Richard starts talking about the Breslov Haggadah and how it reminds us that we should find our ways out of our own narrow places and that we need to teach future generations about this.  My reaction is that he's just led most of the Seder, and I wish I didn't have to now because he's been so eloquent.  Also that what he said isn't unique to that Haggadah by a long shot.

Mickey says we should share our narrow places with each other.

Chloe's phone rings as she tries unsuccessfully to Facetime with her sister, and she asks her dad why the internet connection keeps cutting out.

All this before the Seder officially begins....

I love my family.

Saturday, March 16, 2013

Unless you can't talk.

Ironically, after that last post I had laryngitis for five days.  Relying as much as I do on talking into my phone to send messages, I was very frustrated.

The fun part was when I would gesture and friends would deliberately misinterpret it.  Laughing like that kept me going.

Laryngitis is what got me going on this blog, and I've had it since, too.

Tuesday, January 8, 2013

A phone is for talking...?

As is well known, an iPhone isn't a great phone.  Its form factor, plus AT&T's irregular service, results in not effectively being able to hear the people you're trying to talk to.

I love my iPhone, and it changed my life and the way I think about information and action.  But I don't like talking on it.  But who needs talk?  Texting, email, Facebook -- I can connect with people through my phone without actually talking.  It's not just an app device -- it is indeed a device for connecting with people, redefining the adverb "telephonically."

Initially, there were also complaints about the iPhone keypad.  Blackberry users felt that a keyboard with actual buttons was much easier to use.  There was this repetitive strain injury called "Blackberry thumb" from people typing so frequently with their thumbs on their RIM devices.

Clearly, we have moved on from the keypad issue.  Those of us who were using T9 on our little flip phones thought that anything that had actual letters was great.  Whatever you think of autocorrect, the iPhone is your partner in typing quickly.
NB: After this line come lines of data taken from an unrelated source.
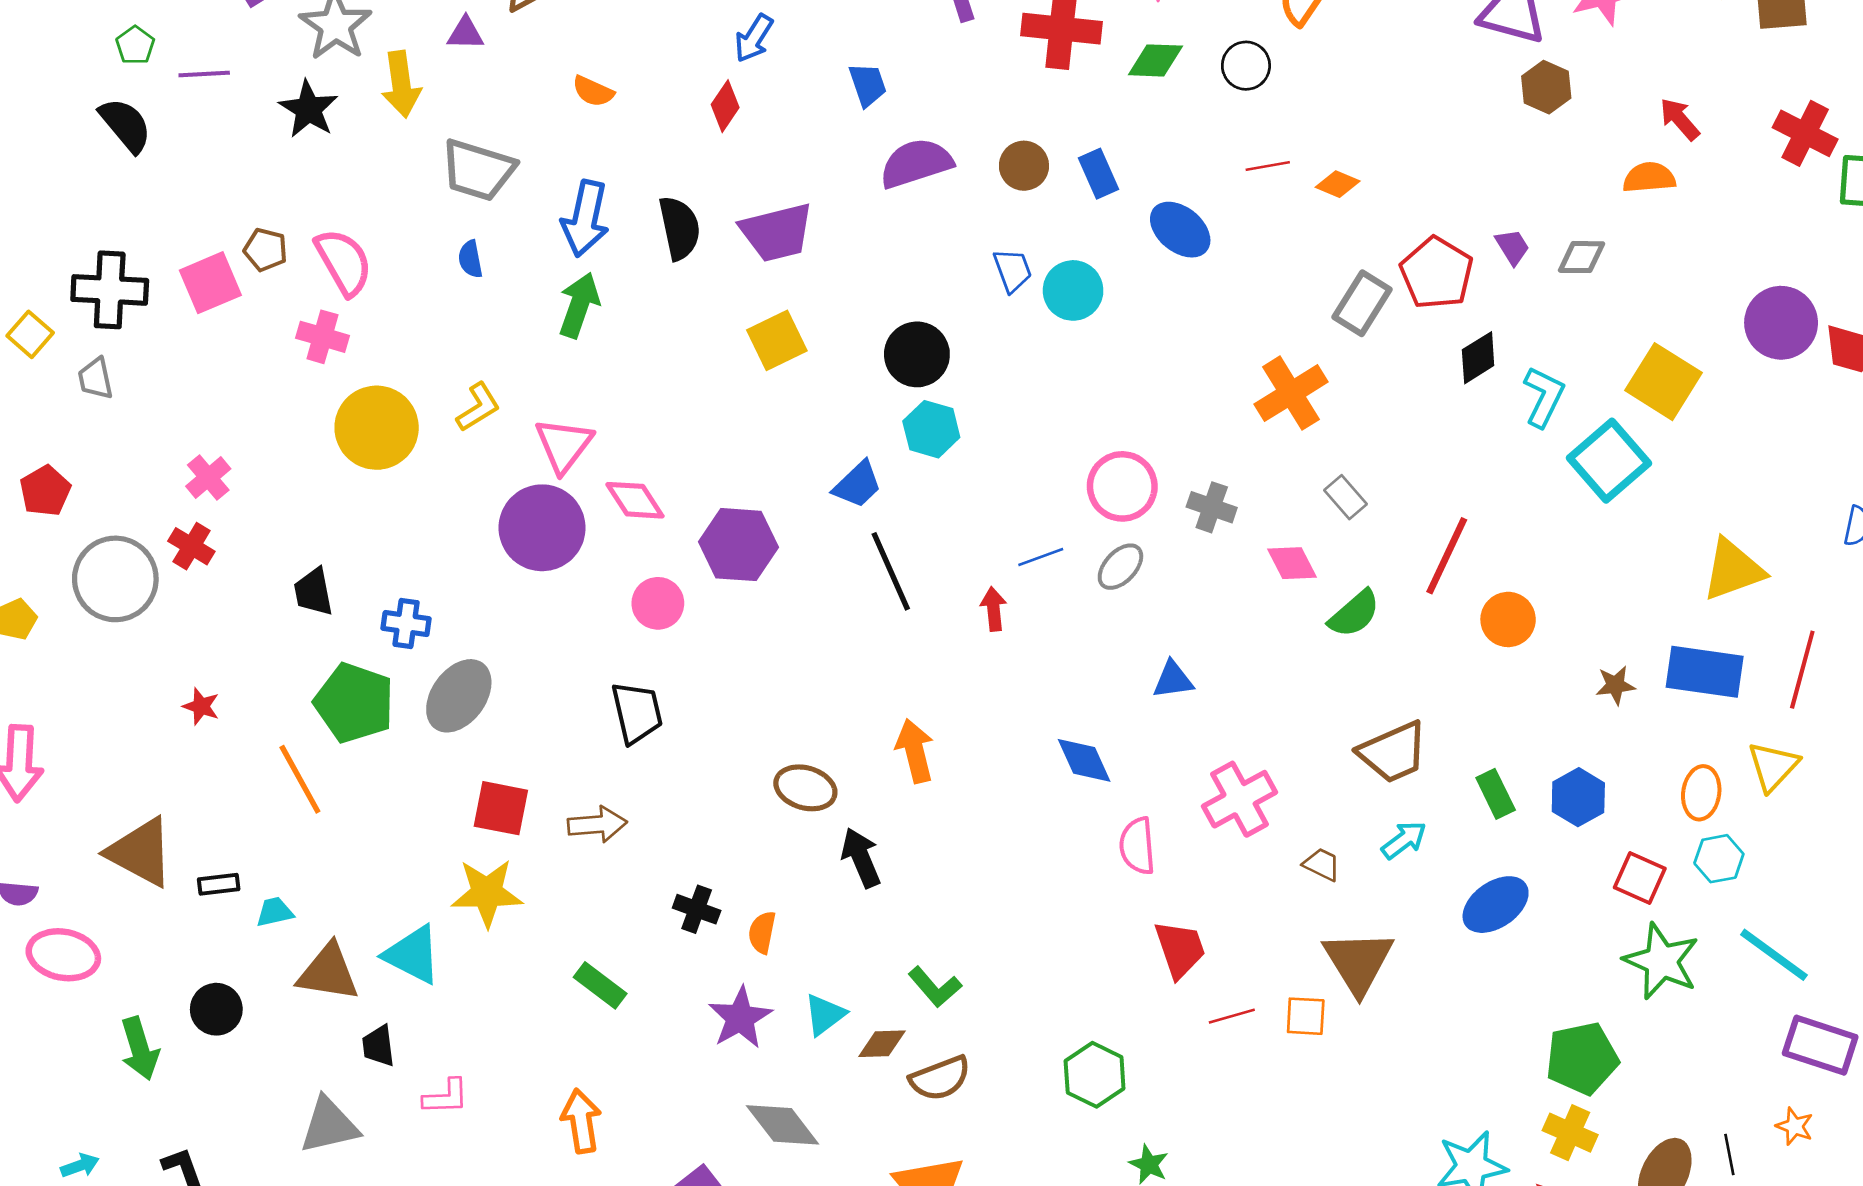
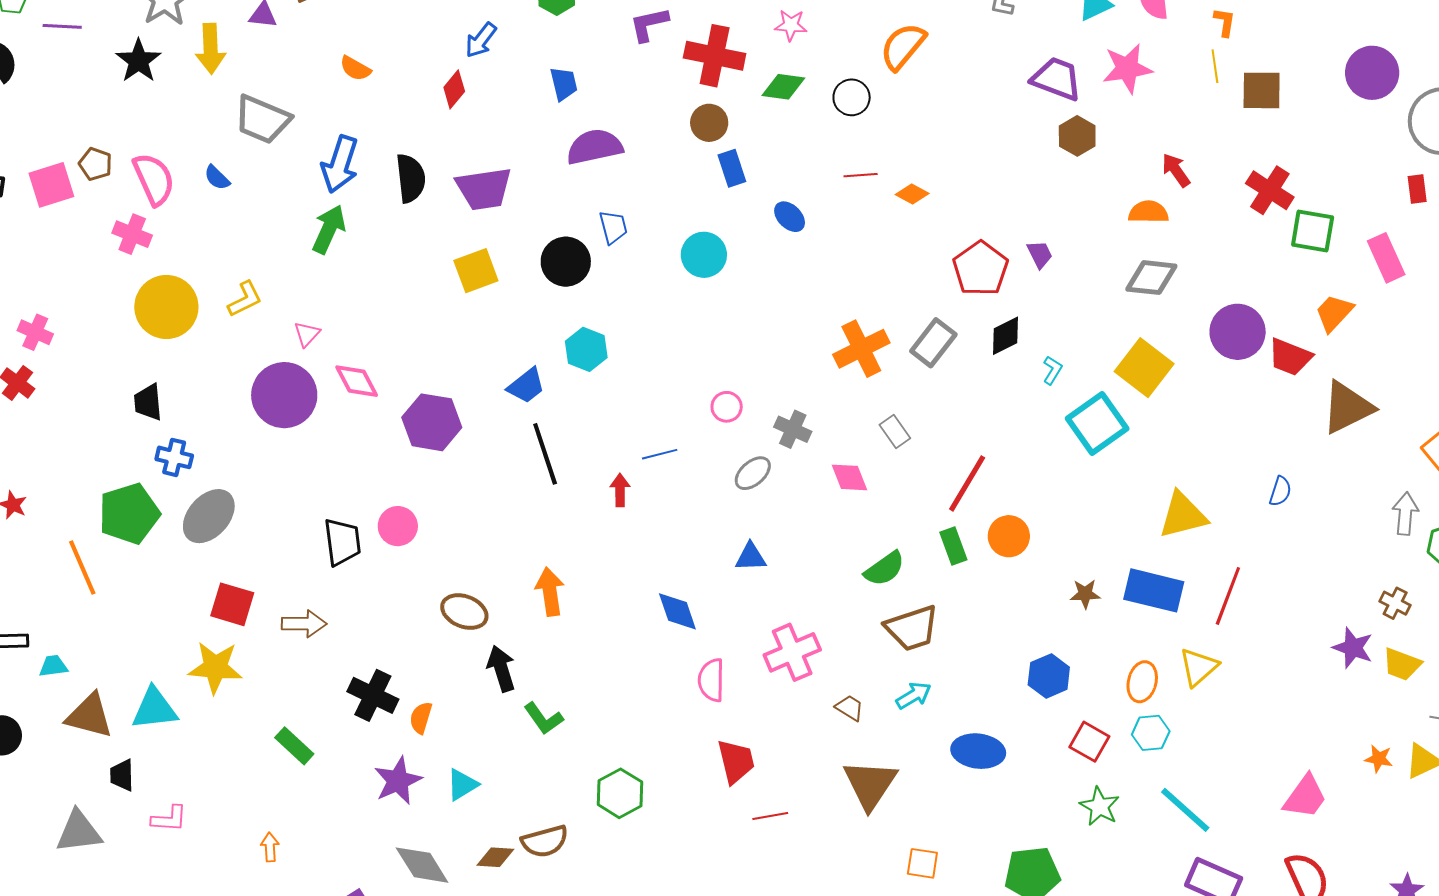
brown circle: (1024, 166) -> (709, 123), moved
blue ellipse: (1180, 230) -> (790, 217), size x0.7
gray diamond: (1581, 257) -> (1151, 278), moved, size x1.4
blue semicircle: (470, 259) -> (217, 178), moved, turned -40
blue trapezoid: (1013, 270) -> (613, 227), moved
gray rectangle: (1362, 303) -> (933, 343), moved
black circle: (917, 354) -> (566, 262), moved
cyan L-shape: (1544, 397) -> (1052, 370), size x0.6
pink triangle: (564, 445) -> (307, 334), size x0.6
pink cross: (208, 478) -> (35, 332), turned -32
pink circle: (1122, 486) -> (727, 407), size x0.6
gray ellipse: (1120, 567) -> (753, 473), moved
black trapezoid: (313, 592) -> (148, 402), moved
pink circle: (658, 603) -> (398, 526), moved
green semicircle: (1354, 614) -> (885, 569), moved
green pentagon: (354, 703) -> (129, 514), turned 30
green rectangle: (1496, 794) -> (953, 546), moved
blue ellipse: (1496, 905) -> (978, 751), turned 36
black cross: (697, 909) -> (373, 695), size x1.4
cyan triangle: (413, 955) -> (155, 709), turned -39
green star: (1661, 961) -> (1100, 806), size x0.7
green L-shape: (935, 987) -> (543, 718), moved
orange square: (1306, 1016) -> (922, 863), moved
brown diamond: (882, 1044) -> (495, 857), moved
green hexagon: (1095, 1075) -> (620, 793), moved
orange arrow: (581, 1121) -> (270, 847), size x0.6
Now, with Siri, with the marvelous Google search app with voice recognition -- in fact, since every keypad that pops up includes a little microphone button -- it's even easier.  More quickly than typing, I can dictate my messages, my emails, my search requests.  Rather than wearing a headset to improve my experience of phone conversations, I now wear one so that my phone can recognize my voice and help me send the clearest email and text messages to people.

Talking on the phone has come full circle.